Nein, es würde nicht reichen.

Im Bruchteil einer Sekunde, bevor sich die Tür öffnete, durchzuckte sie die Gewissheit, dass der Wunsch, glücklich zu sein, nicht stark genug war. Nicht einmal ihre Liebe würde das zu ändern vermögen.

Über den Tee und die Liebe

Würde man die Menschen mit Tassen voller Tee vergleichen, wären die einen das Wasser und die anderen die Teeblätter.

Jene, die ihre Umgebung verändern, Zeichen setzen und den Dingen einen eigenen Geschmack geben, die voller Ungeduld erzählen – das sind die Teemenschen.

Daneben gibt es die Abwartenden, die Aufnehmenden, die Flexiblen, die auf ihre Umgebung reagieren und zuhören. Transparent und nahezu unsichtbar warten diese Wassermenschen, dass etwas ihrem Leben Farbe und Geschmack gibt.

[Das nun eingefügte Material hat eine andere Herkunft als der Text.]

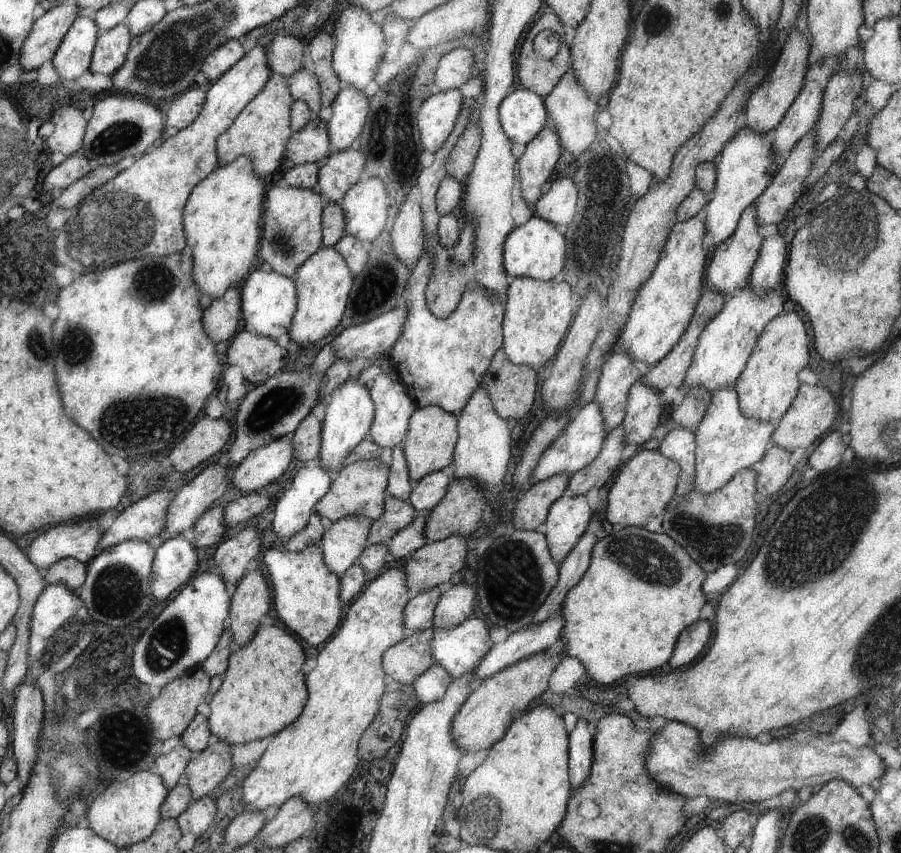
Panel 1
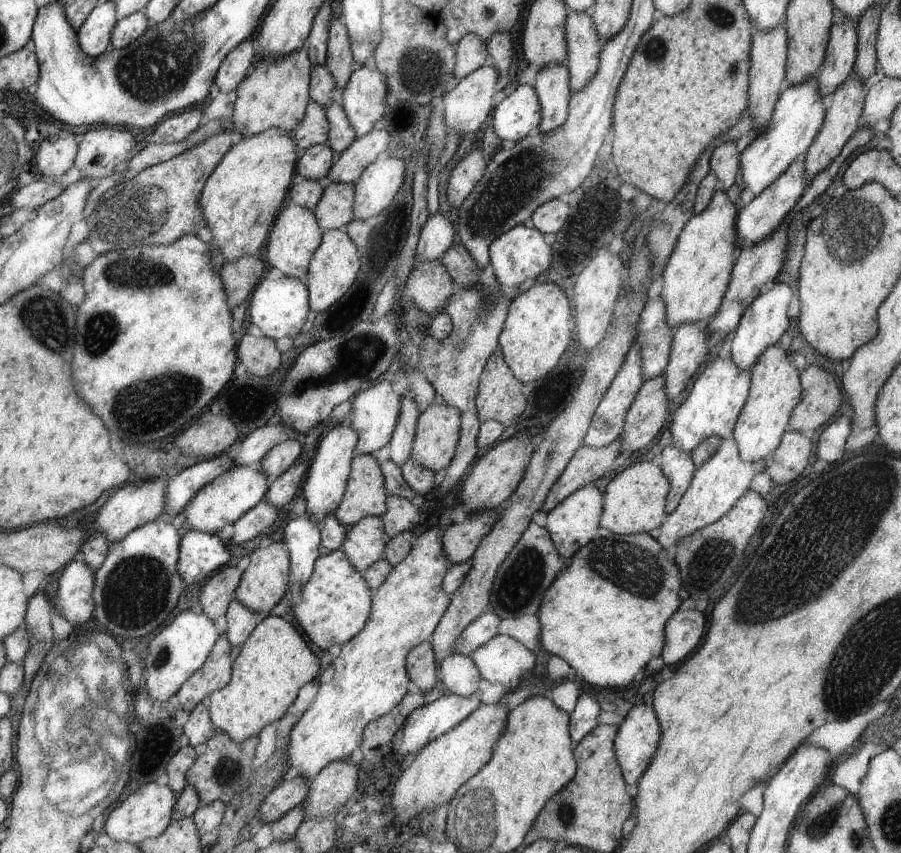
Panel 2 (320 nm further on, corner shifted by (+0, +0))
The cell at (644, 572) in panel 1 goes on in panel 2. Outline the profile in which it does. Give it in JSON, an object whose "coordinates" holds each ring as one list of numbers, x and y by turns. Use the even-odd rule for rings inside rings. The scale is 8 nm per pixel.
{"coordinates":[[610,533,584,546,544,594,543,605,536,615,542,626,540,642,543,650,566,660,581,679,596,688,626,688,652,658,661,656,666,666,680,664,688,658,702,642,706,616,696,609,678,610,678,592,682,586,680,568,666,558,664,550,662,544,648,533]]}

Sie glauben, dass das Leben erst interessanter wird, wenn die anderen ihnen Farbe verleihen, und ein Leben in der ewig gleichen Farbe langweilig ist, mag sie noch so schön sein. Deshalb, davon sind sie überzeugt, muss man die Farben der anderen zum Leuchten bringen und die eigene Farbe zurückhalten.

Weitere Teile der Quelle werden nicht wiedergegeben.